Using the page text about ego in presenting, explain in one to three sentences why Paul Stoltz is now disappointed when someone calls him a great and skilled presenter.

START PAGE TEXT

Dr. Paul Stoltz was voted one of the top 100 thinkers. He firmly believes that the biggest trap in presenting is ego.
“The worst and biggest compliment for me was when I was a young, precocious buck. People kept telling me what a great and skilled presenter I was. Now, I think that’s a slap and an insult, because that means they’re paying attention to something in my technique of presenting. That’s getting in the way of what I’m trying to say. The message has to conquer the mode of delivery. Now, when someone says that, I’m disappointed. I really am. I’m almost morose. They thought I was putting on a show. They were more focused on my methodology of delivering than my message.”
He reminds me of Dr. Zubin Dimania, or ZDoggMD, whose performances are completely different than Paul. But ZDogg, too, has clarity on his goal: to be audience centric. He’s a board-certified internist and clinical hospitalist who now lives in downtown Las Vegas performing medical satire. He says that ego is detrimental to quality performance. It gets in the way of connecting with the audience, and that just builds antagonism.
“You can’t make the audience your enemy. ‘I feel like these guys just don’t get my jokes. They’re not getting what I’m saying. What’s wrong with these guys?’ That’s your defense mechanism. You’ve read them wrong. That isn’t the way they learn, and it’s not the way they’re geared.”
When you read the audience and empathize with it, you change lives. In his book, Give Your Speech, Change the World, Nick Morgan explains that every presentation is an opportunity to move your audience to take action. Be selfless, audience centric and allow extraordinary things to happen for both you and your audience—that’s really the most rewarding reason to do a performance anyway.
ZDogg thinks it’s a privilege, and I agree. He recalls a speech he performed for 1,300 ER doctors in San Francisco. It was 15 minutes of stand up. Afterward, several military physician assistants approached him and said, “We’re some of the least happy people because of how we’re treated, our workload and what we see. Just listening to you for 10 minutes gave us a new perspective—we all go through this sort of thing, and we have to keep our core identities. Thank you.”
And that’s what ZDogg aims for every time. Being audience centric reminds us of the very reason we’re performing or presenting or doing whatever it is that makes us anxious—providing music, information or just a really great experience. It helps us turn our energy outward. Return to your goal; the audience will direct your energy back to success.

END PAGE TEXT
START INFORMATION SHOWN

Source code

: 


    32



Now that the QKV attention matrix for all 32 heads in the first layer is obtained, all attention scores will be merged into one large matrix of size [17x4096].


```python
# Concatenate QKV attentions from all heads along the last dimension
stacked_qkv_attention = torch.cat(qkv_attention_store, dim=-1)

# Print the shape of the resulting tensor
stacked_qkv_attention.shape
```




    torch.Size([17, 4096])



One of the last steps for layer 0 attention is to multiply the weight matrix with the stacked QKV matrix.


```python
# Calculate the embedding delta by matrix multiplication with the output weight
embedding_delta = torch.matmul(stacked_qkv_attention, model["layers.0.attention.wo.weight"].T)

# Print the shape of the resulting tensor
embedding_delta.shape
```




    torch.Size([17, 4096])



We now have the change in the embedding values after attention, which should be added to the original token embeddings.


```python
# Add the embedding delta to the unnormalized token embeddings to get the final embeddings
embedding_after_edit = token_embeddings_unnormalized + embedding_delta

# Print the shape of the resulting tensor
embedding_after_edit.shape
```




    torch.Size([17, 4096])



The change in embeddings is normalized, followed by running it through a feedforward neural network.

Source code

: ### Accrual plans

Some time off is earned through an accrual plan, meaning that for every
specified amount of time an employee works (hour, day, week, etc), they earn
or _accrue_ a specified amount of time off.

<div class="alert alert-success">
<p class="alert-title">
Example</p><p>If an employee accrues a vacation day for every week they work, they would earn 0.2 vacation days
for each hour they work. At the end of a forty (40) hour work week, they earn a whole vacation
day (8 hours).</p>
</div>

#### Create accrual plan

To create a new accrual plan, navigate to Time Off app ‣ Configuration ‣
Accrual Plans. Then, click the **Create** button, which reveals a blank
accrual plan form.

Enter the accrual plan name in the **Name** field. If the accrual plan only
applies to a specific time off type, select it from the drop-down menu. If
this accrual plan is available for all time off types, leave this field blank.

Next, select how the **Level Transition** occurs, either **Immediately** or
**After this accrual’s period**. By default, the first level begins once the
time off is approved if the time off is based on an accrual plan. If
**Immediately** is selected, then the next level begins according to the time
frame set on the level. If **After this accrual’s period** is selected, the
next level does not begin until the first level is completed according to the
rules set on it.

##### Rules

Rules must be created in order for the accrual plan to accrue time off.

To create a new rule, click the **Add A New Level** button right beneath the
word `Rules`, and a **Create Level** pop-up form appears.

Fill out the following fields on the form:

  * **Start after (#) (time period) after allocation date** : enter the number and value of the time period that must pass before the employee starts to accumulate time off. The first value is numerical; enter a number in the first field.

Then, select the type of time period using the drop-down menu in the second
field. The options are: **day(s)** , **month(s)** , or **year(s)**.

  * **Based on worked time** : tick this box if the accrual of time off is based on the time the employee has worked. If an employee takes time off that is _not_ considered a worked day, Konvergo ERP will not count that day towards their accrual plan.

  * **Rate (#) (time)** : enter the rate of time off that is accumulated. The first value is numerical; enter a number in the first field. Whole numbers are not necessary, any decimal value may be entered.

END INFORMATION SHOWN

> **ANSWER TO THIS EXERCISE**
He sees the compliment as a sign that people were watching his technique instead of taking in his message, and that gets in the way of what he's trying to say. To him the message has to matter more than the way it's delivered, so the praise means they thought he was putting on a show.